▶ [What is required] Would you copy out the whole listing exactly as given?

═══ Excerpted data ═══

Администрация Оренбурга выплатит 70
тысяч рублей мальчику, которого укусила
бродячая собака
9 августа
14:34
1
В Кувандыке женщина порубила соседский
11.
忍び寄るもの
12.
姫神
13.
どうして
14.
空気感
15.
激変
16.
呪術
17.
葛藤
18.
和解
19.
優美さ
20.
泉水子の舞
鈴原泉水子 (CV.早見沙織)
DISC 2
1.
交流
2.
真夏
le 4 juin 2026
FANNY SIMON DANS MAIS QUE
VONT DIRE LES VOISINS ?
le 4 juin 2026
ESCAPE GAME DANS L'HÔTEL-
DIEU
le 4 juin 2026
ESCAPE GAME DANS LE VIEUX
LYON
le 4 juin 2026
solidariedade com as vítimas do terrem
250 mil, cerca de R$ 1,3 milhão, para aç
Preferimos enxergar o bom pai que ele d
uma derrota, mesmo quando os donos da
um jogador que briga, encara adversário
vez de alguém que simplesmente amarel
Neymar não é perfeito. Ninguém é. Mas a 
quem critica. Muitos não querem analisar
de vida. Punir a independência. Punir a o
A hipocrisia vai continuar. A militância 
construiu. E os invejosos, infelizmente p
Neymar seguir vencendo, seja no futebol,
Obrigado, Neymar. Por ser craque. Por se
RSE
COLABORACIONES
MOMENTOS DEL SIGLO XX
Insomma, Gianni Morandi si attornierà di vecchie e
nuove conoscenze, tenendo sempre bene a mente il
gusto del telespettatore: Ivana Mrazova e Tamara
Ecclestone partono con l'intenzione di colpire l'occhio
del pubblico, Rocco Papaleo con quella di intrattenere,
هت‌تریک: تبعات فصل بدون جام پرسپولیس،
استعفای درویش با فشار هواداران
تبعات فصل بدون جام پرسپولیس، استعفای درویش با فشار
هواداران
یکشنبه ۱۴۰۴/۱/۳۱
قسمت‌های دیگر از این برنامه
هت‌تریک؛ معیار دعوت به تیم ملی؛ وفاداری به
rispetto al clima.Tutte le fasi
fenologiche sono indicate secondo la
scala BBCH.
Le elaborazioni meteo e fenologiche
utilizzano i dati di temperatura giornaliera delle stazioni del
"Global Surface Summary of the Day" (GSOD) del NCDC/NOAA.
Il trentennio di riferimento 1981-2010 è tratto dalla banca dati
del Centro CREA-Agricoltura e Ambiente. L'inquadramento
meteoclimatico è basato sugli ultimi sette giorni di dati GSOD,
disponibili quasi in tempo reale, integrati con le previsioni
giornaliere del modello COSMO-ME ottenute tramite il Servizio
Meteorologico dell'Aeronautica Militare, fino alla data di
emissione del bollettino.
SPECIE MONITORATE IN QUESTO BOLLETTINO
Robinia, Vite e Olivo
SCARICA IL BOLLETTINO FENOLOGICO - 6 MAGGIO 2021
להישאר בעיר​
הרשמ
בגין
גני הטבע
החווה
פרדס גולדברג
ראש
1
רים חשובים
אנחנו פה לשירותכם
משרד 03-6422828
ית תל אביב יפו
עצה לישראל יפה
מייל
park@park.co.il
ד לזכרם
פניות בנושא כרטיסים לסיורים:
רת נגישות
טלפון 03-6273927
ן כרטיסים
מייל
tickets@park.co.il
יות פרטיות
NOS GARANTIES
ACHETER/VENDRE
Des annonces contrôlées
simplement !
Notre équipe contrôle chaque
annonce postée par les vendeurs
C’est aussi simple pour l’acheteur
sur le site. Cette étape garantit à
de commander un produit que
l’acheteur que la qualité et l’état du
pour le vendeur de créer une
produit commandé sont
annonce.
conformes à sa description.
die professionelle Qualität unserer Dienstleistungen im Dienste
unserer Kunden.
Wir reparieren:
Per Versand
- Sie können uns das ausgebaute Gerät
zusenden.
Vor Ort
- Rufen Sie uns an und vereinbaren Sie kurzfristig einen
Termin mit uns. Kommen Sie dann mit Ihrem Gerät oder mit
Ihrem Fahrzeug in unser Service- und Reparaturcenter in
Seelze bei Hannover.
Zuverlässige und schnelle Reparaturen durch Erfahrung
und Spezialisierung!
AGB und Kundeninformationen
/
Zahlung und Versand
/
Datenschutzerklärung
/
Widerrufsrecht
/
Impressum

═══

▶ [Task answer]
Администрация Оренбурга выплатит 70
тысяч рублей мальчику, которого укусила
бродячая собака
9 августа
14:34
1
В Кувандыке женщина порубила соседский
11.
忍び寄るもの
12.
姫神
13.
どうして
14.
空気感
15.
激変
16.
呪術
17.
葛藤
18.
和解
19.
優美さ
20.
泉水子の舞
鈴原泉水子 (CV.早見沙織)
DISC 2
1.
交流
2.
真夏
le 4 juin 2026
FANNY SIMON DANS MAIS QUE
VONT DIRE LES VOISINS ?
le 4 juin 2026
ESCAPE GAME DANS L'HÔTEL-
DIEU
le 4 juin 2026
ESCAPE GAME DANS LE VIEUX
LYON
le 4 juin 2026
solidariedade com as vítimas do terrem
250 mil, cerca de R$ 1,3 milhão, para aç
Preferimos enxergar o bom pai que ele d
uma derrota, mesmo quando os donos da
um jogador que briga, encara adversário
vez de alguém que simplesmente amarel
Neymar não é perfeito. Ninguém é. Mas a 
quem critica. Muitos não querem analisar
de vida. Punir a independência. Punir a o
A hipocrisia vai continuar. A militância 
construiu. E os invejosos, infelizmente p
Neymar seguir vencendo, seja no futebol,
Obrigado, Neymar. Por ser craque. Por se
RSE
COLABORACIONES
MOMENTOS DEL SIGLO XX
Insomma, Gianni Morandi si attornierà di vecchie e
nuove conoscenze, tenendo sempre bene a mente il
gusto del telespettatore: Ivana Mrazova e Tamara
Ecclestone partono con l'intenzione di colpire l'occhio
del pubblico, Rocco Papaleo con quella di intrattenere,
هت‌تریک: تبعات فصل بدون جام پرسپولیس،
استعفای درویش با فشار هواداران
تبعات فصل بدون جام پرسپولیس، استعفای درویش با فشار
هواداران
یکشنبه ۱۴۰۴/۱/۳۱
قسمت‌های دیگر از این برنامه
هت‌تریک؛ معیار دعوت به تیم ملی؛ وفاداری به
rispetto al clima.Tutte le fasi
fenologiche sono indicate secondo la
scala BBCH.
Le elaborazioni meteo e fenologiche
utilizzano i dati di temperatura giornaliera delle stazioni del
"Global Surface Summary of the Day" (GSOD) del NCDC/NOAA.
Il trentennio di riferimento 1981-2010 è tratto dalla banca dati
del Centro CREA-Agricoltura e Ambiente. L'inquadramento
meteoclimatico è basato sugli ultimi sette giorni di dati GSOD,
disponibili quasi in tempo reale, integrati con le previsioni
giornaliere del modello COSMO-ME ottenute tramite il Servizio
Meteorologico dell'Aeronautica Militare, fino alla data di
emissione del bollettino.
SPECIE MONITORATE IN QUESTO BOLLETTINO
Robinia, Vite e Olivo
SCARICA IL BOLLETTINO FENOLOGICO - 6 MAGGIO 2021
להישאר בעיר​
הרשמ
בגין
גני הטבע
החווה
פרדס גולדברג
ראש
1
רים חשובים
אנחנו פה לשירותכם
משרד 03-6422828
ית תל אביב יפו
עצה לישראל יפה
מייל
park@park.co.il
ד לזכרם
פניות בנושא כרטיסים לסיורים:
רת נגישות
טלפון 03-6273927
ן כרטיסים
מייל
tickets@park.co.il
יות פרטיות
NOS GARANTIES
ACHETER/VENDRE
Des annonces contrôlées
simplement !
Notre équipe contrôle chaque
annonce postée par les vendeurs
C’est aussi simple pour l’acheteur
sur le site. Cette étape garantit à
de commander un produit que
l’acheteur que la qualité et l’état du
pour le vendeur de créer une
produit commandé sont
annonce.
conformes à sa description.
die professionelle Qualität unserer Dienstleistungen im Dienste
unserer Kunden.
Wir reparieren:
Per Versand
- Sie können uns das ausgebaute Gerät
zusenden.
Vor Ort
- Rufen Sie uns an und vereinbaren Sie kurzfristig einen
Termin mit uns. Kommen Sie dann mit Ihrem Gerät oder mit
Ihrem Fahrzeug in unser Service- und Reparaturcenter in
Seelze bei Hannover.
Zuverlässige und schnelle Reparaturen durch Erfahrung
und Spezialisierung!
AGB und Kundeninformationen
/
Zahlung und Versand
/
Datenschutzerklärung
/
Widerrufsrecht
/
Impressum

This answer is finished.